## Activity:
For the data below, the lines that hold "Thailand" should be counted; only the resulting number is expected.
========
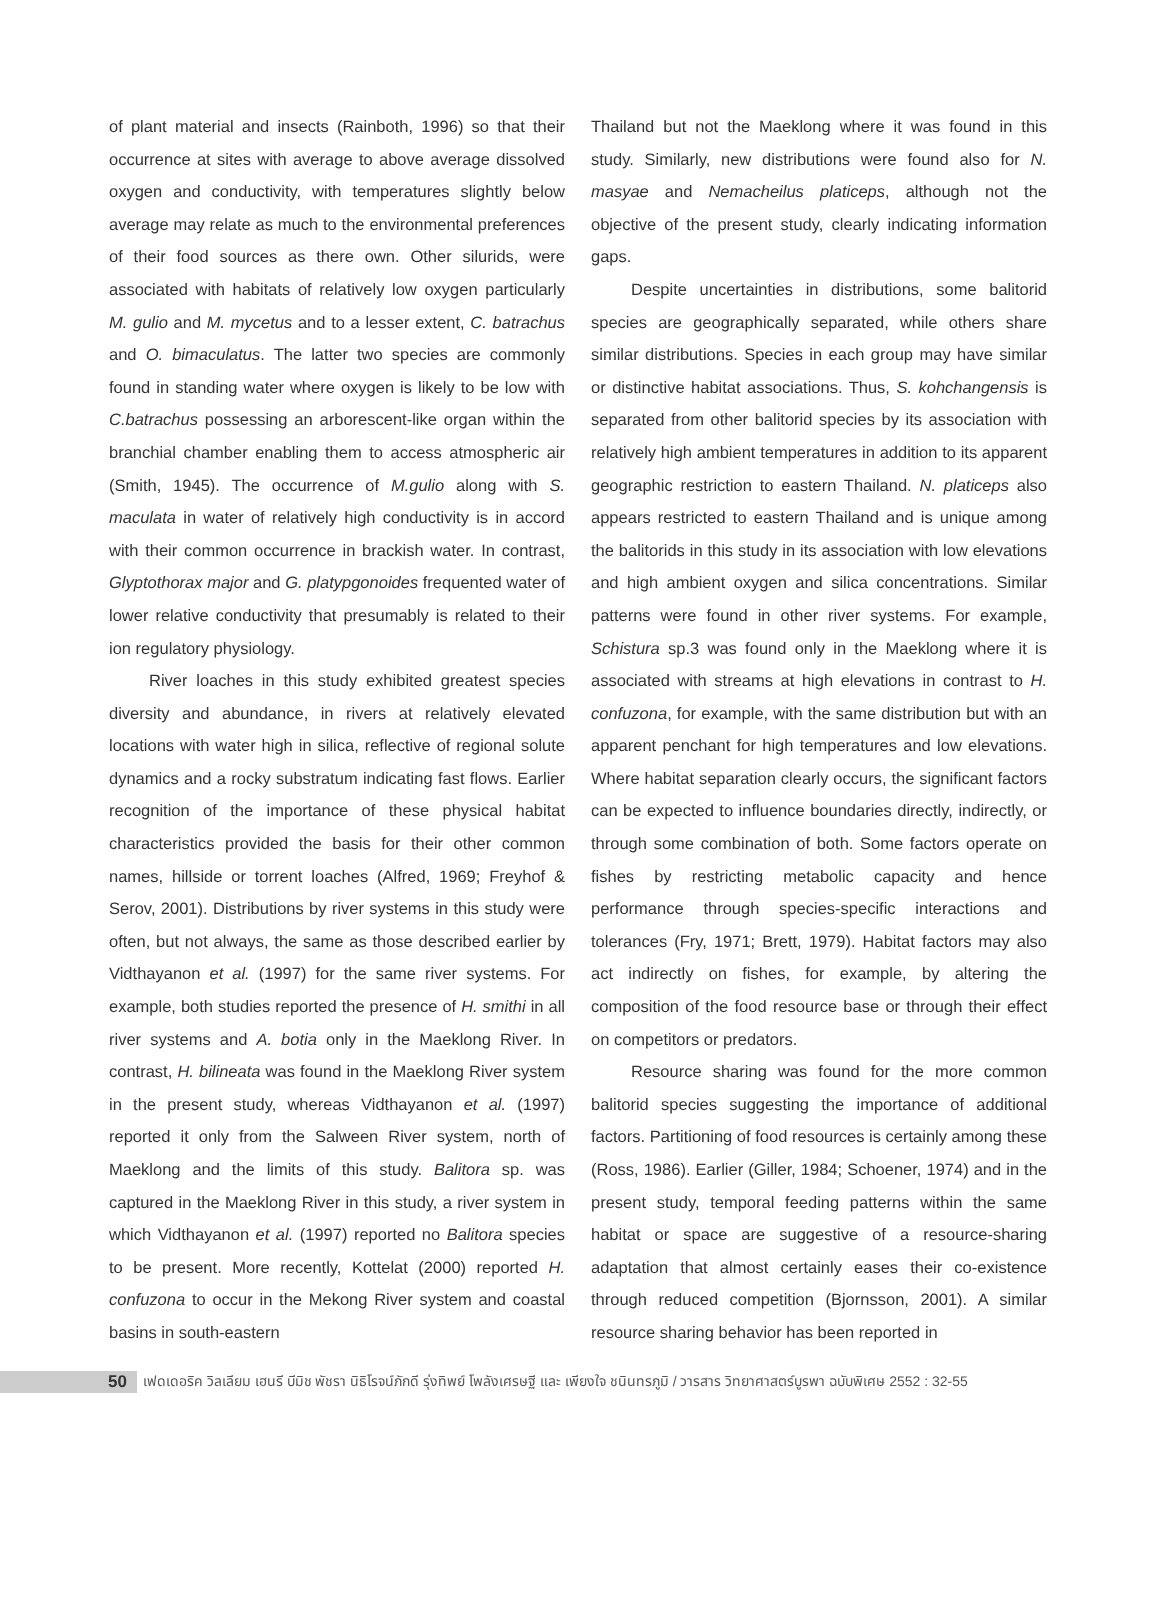of plant material and insects (Rainboth, 1996) so that their occurrence at sites with average to above average dissolved oxygen and conductivity, with temperatures slightly below average may relate as much to the environmental preferences of their food sources as there own. Other silurids, were associated with habitats of relatively low oxygen particularly M. gulio and M. mycetus and to a lesser extent, C. batrachus and O. bimaculatus. The latter two species are commonly found in standing water where oxygen is likely to be low with C.batrachus possessing an arborescent-like organ within the branchial chamber enabling them to access atmospheric air (Smith, 1945). The occurrence of M.gulio along with S. maculata in water of relatively high conductivity is in accord with their common occurrence in brackish water. In contrast, Glyptothorax major and G. platypgonoides frequented water of lower relative conductivity that presumably is related to their ion regulatory physiology.
River loaches in this study exhibited greatest species diversity and abundance, in rivers at relatively elevated locations with water high in silica, reflective of regional solute dynamics and a rocky substratum indicating fast flows. Earlier recognition of the importance of these physical habitat characteristics provided the basis for their other common names, hillside or torrent loaches (Alfred, 1969; Freyhof & Serov, 2001). Distributions by river systems in this study were often, but not always, the same as those described earlier by Vidthayanon et al. (1997) for the same river systems. For example, both studies reported the presence of H. smithi in all river systems and A. botia only in the Maeklong River. In contrast, H. bilineata was found in the Maeklong River system in the present study, whereas Vidthayanon et al. (1997) reported it only from the Salween River system, north of Maeklong and the limits of this study. Balitora sp. was captured in the Maeklong River in this study, a river system in which Vidthayanon et al. (1997) reported no Balitora species to be present. More recently, Kottelat (2000) reported H. confuzona to occur in the Mekong River system and coastal basins in south-eastern
Thailand but not the Maeklong where it was found in this study. Similarly, new distributions were found also for N. masyae and Nemacheilus platiceps, although not the objective of the present study, clearly indicating information gaps.
Despite uncertainties in distributions, some balitorid species are geographically separated, while others share similar distributions. Species in each group may have similar or distinctive habitat associations. Thus, S. kohchangensis is separated from other balitorid species by its association with relatively high ambient temperatures in addition to its apparent geographic restriction to eastern Thailand. N. platiceps also appears restricted to eastern Thailand and is unique among the balitorids in this study in its association with low elevations and high ambient oxygen and silica concentrations. Similar patterns were found in other river systems. For example, Schistura sp.3 was found only in the Maeklong where it is associated with streams at high elevations in contrast to H. confuzona, for example, with the same distribution but with an apparent penchant for high temperatures and low elevations. Where habitat separation clearly occurs, the significant factors can be expected to influence boundaries directly, indirectly, or through some combination of both. Some factors operate on fishes by restricting metabolic capacity and hence performance through species-specific interactions and tolerances (Fry, 1971; Brett, 1979). Habitat factors may also act indirectly on fishes, for example, by altering the composition of the food resource base or through their effect on competitors or predators.
Resource sharing was found for the more common balitorid species suggesting the importance of additional factors. Partitioning of food resources is certainly among these (Ross, 1986). Earlier (Giller, 1984; Schoener, 1974) and in the present study, temporal feeding patterns within the same habitat or space are suggestive of a resource-sharing adaptation that almost certainly eases their co-existence through reduced competition (Bjornsson, 2001). A similar resource sharing behavior has been reported in
50
เฟดเดอริค วิลเลียม เฮนรี บีมิช พัชรา นิธิโรจน์ภักดี รุ่งทิพย์ โพลังเศรษฐี และ เพียงใจ ชนินทรภูมิ / วารสาร วิทยาศาสตร์บูรพา ฉบับพิเศษ 2552 : 32-55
========
## Task answer:
2